The Supreme Court declined Monday to hear a challenge to House Speaker Nancy Pelosi’s coronavirus pandemic rule allowing lawmakers to vote without being on the House floor by giving the power to cast their vote to another member.
Republicans had challenged Mrs. Pelosi’s policy, saying it opened the door to abuse of a lawmaker’s vote.
Mrs. Pelosi had described it as a necessary safety valve for lawmakers who feared contracting COVID-19 from close proximity to colleagues on the chamber floor.
Lower courts sided with Mrs. Pelosi, saying it’s not up to the courts to peer behind the curtain of how a chamber of Congress runs itself.
House Minority Leader Kevin McCarthy had asked the justices to take the case, but they declined without comment.
Mrs. Pelosi cheered the court’s move in a statement Monday and called Mr. McCarthy’s lawsuit a “sad stunt” that endangered the health of everyone on Capitol Hill.
“In doing so, they have fought harder to try to score political points than they have fought to help struggling families during the pandemic,” she said.
Under Mrs. Pelosi’s system, a lawmaker can sign a letter saying he or she can’t make it for a vote and giving permission for another member to cast the vote instead.

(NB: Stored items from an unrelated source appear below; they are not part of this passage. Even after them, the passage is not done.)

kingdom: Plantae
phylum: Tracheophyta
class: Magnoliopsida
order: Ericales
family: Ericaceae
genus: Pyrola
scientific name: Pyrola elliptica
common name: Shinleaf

That vote must be announced from the chamber floor, and the letter must be filed.
A single lawmaker can cast votes on behalf of as many as 10 colleagues.
Mrs. Pelosi, California Democrat, announced the system in the spring of 2020, and it was instituted as lawmakers returned from an early-pandemic shutdown of operations. Mrs. Pelosi has renewed the system multiple times.

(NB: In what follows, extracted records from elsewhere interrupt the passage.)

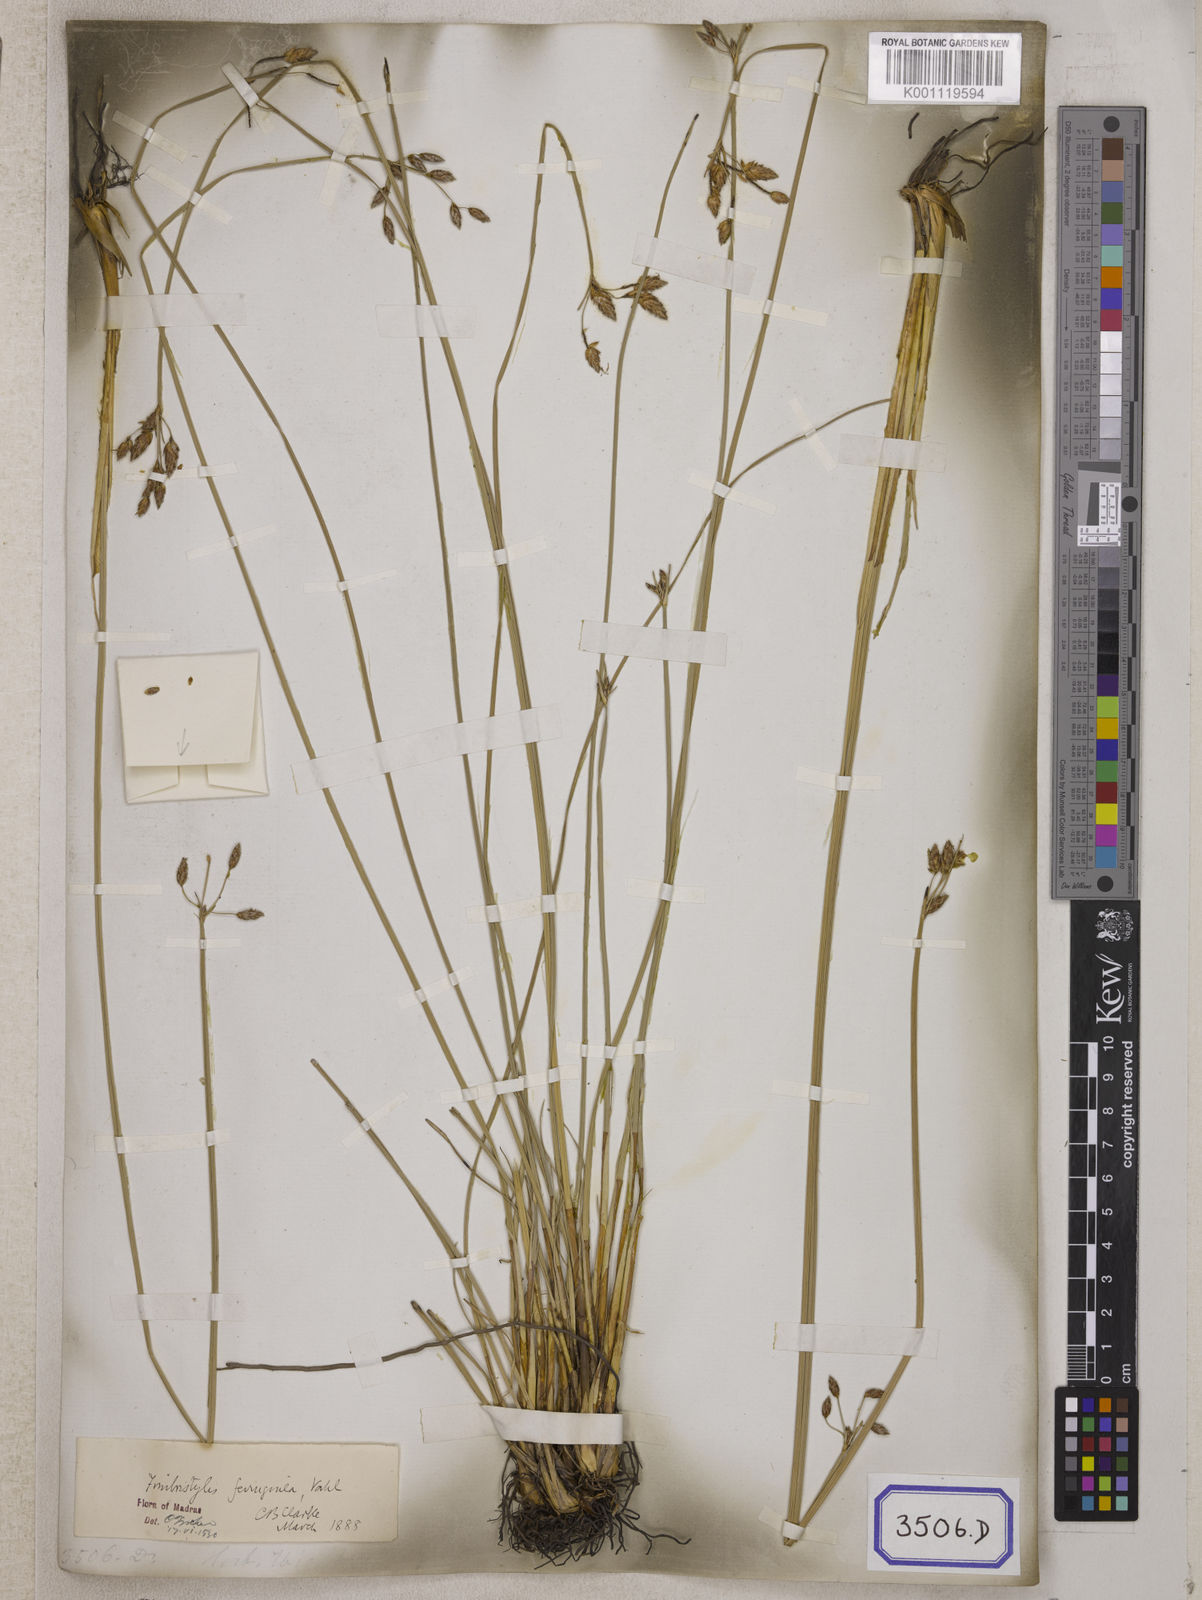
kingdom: Plantae
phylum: Tracheophyta
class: Liliopsida
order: Poales
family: Cyperaceae
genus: Fimbristylis
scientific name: Fimbristylis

It was one of several changes she has imposed, along with voting by groups to limit the number of people on the chamber floor at one time, and new security rules that force members to go through screening before they reach the chamber.
The Senate has not instituted proxy voting for its floor action.
Mr. McCarthy had argued the designated-voter system violated the Constitution because it allowed a lawmaker’s vote — which Republicans said belongs to the people of a district, acting through their representative — to be cast by someone else.
Republicans said proxy votes have made the difference in whether some bills passed or failed.
“It wasn’t as if proxy voting was unknown to the Founders. They rejected it,” Mr. McCarthy and fellow Republicans said in their brief asking the high court to hear the case.
They pointed out that Congress voted in person during the Civil War and amid the 1918 influenza pandemic.
Mrs. Pelosi pointed out that bills pass all the time by procedures such as a voice vote or getting unanimous consent of those present, without all members having to be on the floor.
In her briefs, she conceded that the founders might have assumed that Congress would meet in person, but they didn’t require that.
“In light of the pandemic and advances in modern technology, the House has reasonably authorized Members to vote remotely by providing binding, precise instructions to a Member on the floor. That choice accords with the Constitution,” she said.
Initially, Republicans balked at taking part. But many of them have since taken advantage themselves.
Mrs. Pelosi on Monday pointed out that more than half of Republicans ended up using designated voting at some point last year.